The main altar, coming from the Abbey of Montescaglioso, is made of fine white marble and is dominated by the “Cona Grande” purchased in Naples in 1580, made by Fabrizio Santafede. In the central part it represents the Virgin surrounded by Saints John the Baptist, John the Evangelist, Biagio, Donato, Peter and Paul, and in the upper oval, the Holy Trinity. Below, in the boxes, scenes from the Gospel.

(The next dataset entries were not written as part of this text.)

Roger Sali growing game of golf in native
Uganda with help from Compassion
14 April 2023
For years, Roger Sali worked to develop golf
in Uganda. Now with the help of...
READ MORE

Behind the high altar is the wooden choir, meticulously carved in 1453 by Giovanni Tantino from Ariano Irpino, which consists of 50 stalls and is covered with a dense network of plant motifs, fantastic animals and sacred subjects carved in wood containing strong references Franco-Flemish culture, Islamic decorative repertoire and Benedictine illuminated texts.
Coming out of the choir, immediately to the right, the small entrance door to the bell tower shows us in a couplet placed on the architrave, the completion date of the church, 1270. A little further on, at the end of the left transept, the altarpiece of San Michele, sculpted by Altobello Persio in 1539, shows us the saint in the central part and in the niches the Madonna and four Saints, while in the predella, in bas-relief, the last supper, among delicate Renaissance friezes.
Continuing on the left, you can see the crib placed in the chapel called “of San Nicola al cimitero”, sculpted in 1534 by Altobello Persio and Sannazzaro by Alessano in painted limestone, a work very dear to mothers for the contained elements of the city: the castle on the top reminds us of the Tramontano castle; while the shepherds with the animals made in a perfectly realistic way (sheep, goats and guard dogs) take us back to the strong agro-pastoral vocation of the city in the 1500s. Starting from 700 many of the side chapels were removed, (they were even 33 in the middle 500), but we are left with a splendid example of what they might have looked like at the time: the “chapel of the Annunciation”.
It is the last chapel in the left nave, probably built in the mid-500s by Altobello Persio and consists of a coffered vault and niche walls, while the statue on the altar represents the Virgin and Angel. In the upper lunette there is a Pietà and on the sides the statues of Ss. Rocco and Caterina d’Alessandria. The third altar, on the other hand, is dedicated to Saint Anna, who appears together with the Virgin in the central canvas painted by Francesco da Martina in 1632.
The first altar in the nave deserves a separate mention: used as a high altar until 1776, it houses the fresco of the “Madonna della Bruna” (1270), protector of the city. The name “Bruna” according to some is a reference to the dark complexion of the face of the Madonna, but more probably derives from the Lombard early medieval word “brunja” that is “armor” “defense”, clearly referring to the protection exercised by the Patroness over the city. He is particularly revered by the Materani, who on 2 July celebrate their patron saint with a special and spectacular festival: the feast of the brunette.